## Work to complete
The answer must be every line from the entries below that contains "CDMX".

Saved entries
----------------------------------------
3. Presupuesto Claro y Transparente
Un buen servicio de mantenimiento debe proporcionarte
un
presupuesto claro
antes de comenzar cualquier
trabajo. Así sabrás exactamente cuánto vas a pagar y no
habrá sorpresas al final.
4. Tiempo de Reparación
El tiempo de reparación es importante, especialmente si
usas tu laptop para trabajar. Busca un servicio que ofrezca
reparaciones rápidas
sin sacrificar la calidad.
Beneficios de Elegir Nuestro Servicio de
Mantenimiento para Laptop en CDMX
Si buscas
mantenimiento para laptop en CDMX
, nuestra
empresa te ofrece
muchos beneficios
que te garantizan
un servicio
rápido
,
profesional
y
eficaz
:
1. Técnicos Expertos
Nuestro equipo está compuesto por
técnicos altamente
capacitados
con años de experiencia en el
----------------------------------------
## Solution for this task
Mantenimiento para Laptop en CDMX
mantenimiento para laptop en CDMX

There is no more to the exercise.